Reproduce the passage on Asaṅga and the Maitreya texts below, word for word, from "In the great" to "a great audience.".

■ Passage provided:
──────────
The Buddhist traditions themselves have always held that Asaṅga received the "Maitreya" texts from the bodhisattva Maitreya directly. Asaṅga is said to have spent many years in intense meditation, during which time tradition says that he often visited Tuṣita to receive teachings from the Maitreya. Heavens such as Tuṣita are said to be accessible through meditation. Xuanzang tells the account of these events:

In the great mango grove five or six li to the southwest of the city (Ayodhyā), there is an old monastery where Asaṅga Bodhisattva received instructions and guided the common people. At night he went up to the place of Maitreya Bodhisattva in Tuṣita Heaven to learn the Yogācārabhūmi-śāstra, the Mahāyāna-sūtra-alaṃkāra-śāstra, the Madhyānta-vibhāga-śāstra, etc.; in the daytime, he lectured on the marvelous principles to a great audience.

Confusion over the idea of "supernaturally" visiting heavens may be due to the unfamiliarity of scholars with the Indian concept of heavens as being accessible through samādhi. Other advanced meditators recorded similar experiences of visiting Tuṣita Heaven at night. One such example of this is Hanshan Deqing during the Ming dynasty. In his autobiography, Hanshan describes the palace of Maitreya in Tuṣita, and hearing a lecture given by Bodhisattva Maitreya to a large group of his disciples.

=== Attributed works ===
The number of works attributed to him vary in the traditions of Tibetan Buddhism and Chinese Buddhism. In the Tibetan tradition the "five Dharmas of Maitreya" are:
- the Yogācārabhūmi śāstra, the encyclopedic and definitive text of the Yogacara school
- the Mahāyānasūtrālamkārakārikā, which presents the Mahāyāna path from the Yogācāra perspective
- the Dharmadharmatāvibhāga, a short Yogācāra work discussing the distinction and correlation (vibhāga) between phenomena (dharma) and reality (dharmatā)
- the Madhyāntavibhāgakārikā, 112 verses that are a key work in Yogācāra philosophy
- the Abhisamayalankara, which summarizes the Prajnaparamita sūtras, which the Mādhyamaka school regards as presenting the ultimate truth
- the Ratnagotravibhāga, also known as the Uttāratantra śāstra, a compendium of the Buddha-nature literature
The Chinese tradition meanwhile maintains that the five revealed scriptures are: the Yogācārabhūmi, *Yogavibhāga [now lost], Mahāyānasūtrālamkārakā, Madhyāntavibhāga and the Vajracchedikākāvyākhyā.
──────────
■ Data listing:
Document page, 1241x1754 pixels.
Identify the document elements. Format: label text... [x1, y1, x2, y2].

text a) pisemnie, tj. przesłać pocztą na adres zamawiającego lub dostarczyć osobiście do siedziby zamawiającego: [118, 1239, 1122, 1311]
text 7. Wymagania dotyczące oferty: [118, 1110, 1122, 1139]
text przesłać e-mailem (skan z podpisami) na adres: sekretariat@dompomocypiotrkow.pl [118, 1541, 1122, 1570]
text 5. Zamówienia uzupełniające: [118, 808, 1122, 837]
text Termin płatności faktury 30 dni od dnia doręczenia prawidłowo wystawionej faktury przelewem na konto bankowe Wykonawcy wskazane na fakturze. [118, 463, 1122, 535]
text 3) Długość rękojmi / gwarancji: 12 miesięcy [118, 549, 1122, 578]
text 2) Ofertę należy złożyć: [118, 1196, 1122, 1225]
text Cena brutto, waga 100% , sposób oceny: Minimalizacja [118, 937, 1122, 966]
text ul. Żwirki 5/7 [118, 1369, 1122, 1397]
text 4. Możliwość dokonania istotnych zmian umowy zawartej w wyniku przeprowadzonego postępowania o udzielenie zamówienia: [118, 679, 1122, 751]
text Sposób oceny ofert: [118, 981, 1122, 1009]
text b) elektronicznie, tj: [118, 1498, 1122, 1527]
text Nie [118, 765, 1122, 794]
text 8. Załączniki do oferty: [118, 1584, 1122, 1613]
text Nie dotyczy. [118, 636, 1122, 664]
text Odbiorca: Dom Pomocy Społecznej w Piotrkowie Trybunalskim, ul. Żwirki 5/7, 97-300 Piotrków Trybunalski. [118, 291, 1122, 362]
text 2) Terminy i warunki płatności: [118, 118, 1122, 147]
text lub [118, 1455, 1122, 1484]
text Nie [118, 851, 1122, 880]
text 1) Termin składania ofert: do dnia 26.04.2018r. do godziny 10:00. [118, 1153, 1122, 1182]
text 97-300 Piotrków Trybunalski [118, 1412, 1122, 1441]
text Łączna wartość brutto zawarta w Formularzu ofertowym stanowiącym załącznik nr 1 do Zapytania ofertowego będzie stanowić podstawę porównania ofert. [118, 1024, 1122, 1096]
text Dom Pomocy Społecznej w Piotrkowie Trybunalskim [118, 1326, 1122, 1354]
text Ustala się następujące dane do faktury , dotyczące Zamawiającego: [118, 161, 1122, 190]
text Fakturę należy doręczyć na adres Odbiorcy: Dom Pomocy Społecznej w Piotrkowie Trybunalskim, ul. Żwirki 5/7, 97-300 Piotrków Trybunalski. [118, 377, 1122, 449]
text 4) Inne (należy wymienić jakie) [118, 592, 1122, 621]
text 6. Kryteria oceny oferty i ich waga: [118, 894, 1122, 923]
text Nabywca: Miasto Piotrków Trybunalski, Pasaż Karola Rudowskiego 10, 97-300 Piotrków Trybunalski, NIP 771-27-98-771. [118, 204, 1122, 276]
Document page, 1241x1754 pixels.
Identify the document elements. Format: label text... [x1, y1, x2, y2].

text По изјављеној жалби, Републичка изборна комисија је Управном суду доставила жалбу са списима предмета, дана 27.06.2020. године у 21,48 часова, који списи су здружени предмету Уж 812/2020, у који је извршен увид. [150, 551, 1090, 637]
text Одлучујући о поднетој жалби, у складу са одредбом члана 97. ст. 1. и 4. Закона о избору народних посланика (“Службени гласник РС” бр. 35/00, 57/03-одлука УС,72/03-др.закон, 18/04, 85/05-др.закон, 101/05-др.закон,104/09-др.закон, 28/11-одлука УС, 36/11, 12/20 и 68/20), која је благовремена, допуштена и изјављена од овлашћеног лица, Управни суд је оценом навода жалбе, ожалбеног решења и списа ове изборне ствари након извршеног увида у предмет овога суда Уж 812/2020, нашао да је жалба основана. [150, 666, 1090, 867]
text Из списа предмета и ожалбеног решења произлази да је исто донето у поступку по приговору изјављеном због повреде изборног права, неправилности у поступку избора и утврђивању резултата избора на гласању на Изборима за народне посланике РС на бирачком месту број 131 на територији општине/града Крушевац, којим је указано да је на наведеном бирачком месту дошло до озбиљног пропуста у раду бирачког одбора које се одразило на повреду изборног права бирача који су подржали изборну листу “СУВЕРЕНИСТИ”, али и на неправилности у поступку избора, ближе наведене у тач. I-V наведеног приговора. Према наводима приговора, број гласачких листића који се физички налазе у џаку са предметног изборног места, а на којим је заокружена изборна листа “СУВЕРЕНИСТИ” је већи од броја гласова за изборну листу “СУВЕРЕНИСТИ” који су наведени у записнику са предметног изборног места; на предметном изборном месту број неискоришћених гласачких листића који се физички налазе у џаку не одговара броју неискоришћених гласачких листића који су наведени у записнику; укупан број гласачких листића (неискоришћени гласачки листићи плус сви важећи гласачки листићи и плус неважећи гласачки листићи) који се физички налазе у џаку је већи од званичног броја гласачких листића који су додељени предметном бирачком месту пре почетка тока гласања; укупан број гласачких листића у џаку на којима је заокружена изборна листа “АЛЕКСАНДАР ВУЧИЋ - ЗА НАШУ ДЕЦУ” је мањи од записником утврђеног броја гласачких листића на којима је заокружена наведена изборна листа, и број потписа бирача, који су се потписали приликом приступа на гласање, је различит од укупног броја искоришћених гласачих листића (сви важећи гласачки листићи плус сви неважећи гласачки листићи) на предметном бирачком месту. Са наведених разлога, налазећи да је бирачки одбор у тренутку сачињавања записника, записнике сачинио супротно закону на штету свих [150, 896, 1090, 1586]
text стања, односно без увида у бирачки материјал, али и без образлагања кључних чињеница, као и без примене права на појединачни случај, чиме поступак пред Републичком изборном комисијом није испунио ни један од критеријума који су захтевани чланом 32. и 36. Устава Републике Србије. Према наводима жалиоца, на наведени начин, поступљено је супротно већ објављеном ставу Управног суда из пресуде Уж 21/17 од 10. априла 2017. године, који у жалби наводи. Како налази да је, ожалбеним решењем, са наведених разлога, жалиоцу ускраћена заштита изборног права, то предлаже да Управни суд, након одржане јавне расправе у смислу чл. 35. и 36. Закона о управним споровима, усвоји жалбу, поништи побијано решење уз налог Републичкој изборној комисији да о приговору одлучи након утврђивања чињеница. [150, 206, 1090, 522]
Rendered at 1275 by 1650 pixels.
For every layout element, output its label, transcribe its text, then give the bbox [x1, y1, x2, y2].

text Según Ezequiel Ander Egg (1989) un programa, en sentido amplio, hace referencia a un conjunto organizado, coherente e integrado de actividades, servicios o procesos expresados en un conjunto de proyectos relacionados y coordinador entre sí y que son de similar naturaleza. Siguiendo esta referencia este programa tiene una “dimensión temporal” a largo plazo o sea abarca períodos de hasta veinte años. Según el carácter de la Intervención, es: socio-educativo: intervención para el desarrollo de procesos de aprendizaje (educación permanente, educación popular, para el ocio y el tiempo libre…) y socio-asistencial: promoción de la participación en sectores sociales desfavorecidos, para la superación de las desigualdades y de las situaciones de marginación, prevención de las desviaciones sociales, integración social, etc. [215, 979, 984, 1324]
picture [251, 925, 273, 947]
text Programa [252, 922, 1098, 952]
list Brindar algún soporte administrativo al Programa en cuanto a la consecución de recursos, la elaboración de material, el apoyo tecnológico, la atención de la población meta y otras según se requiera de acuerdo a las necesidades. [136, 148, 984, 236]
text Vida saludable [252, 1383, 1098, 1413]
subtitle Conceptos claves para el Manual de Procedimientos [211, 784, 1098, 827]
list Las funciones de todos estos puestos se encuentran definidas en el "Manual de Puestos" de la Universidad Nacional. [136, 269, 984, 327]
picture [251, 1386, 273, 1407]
──────────
■ Output below:
In the great mango grove five or six li to the southwest of the city (Ayodhyā), there is an old monastery where Asaṅga Bodhisattva received instructions and guided the common people. At night he went up to the place of Maitreya Bodhisattva in Tuṣita Heaven to learn the Yogācārabhūmi-śāstra, the Mahāyāna-sūtra-alaṃkāra-śāstra, the Madhyānta-vibhāga-śāstra, etc.; in the daytime, he lectured on the marvelous principles to a great audience.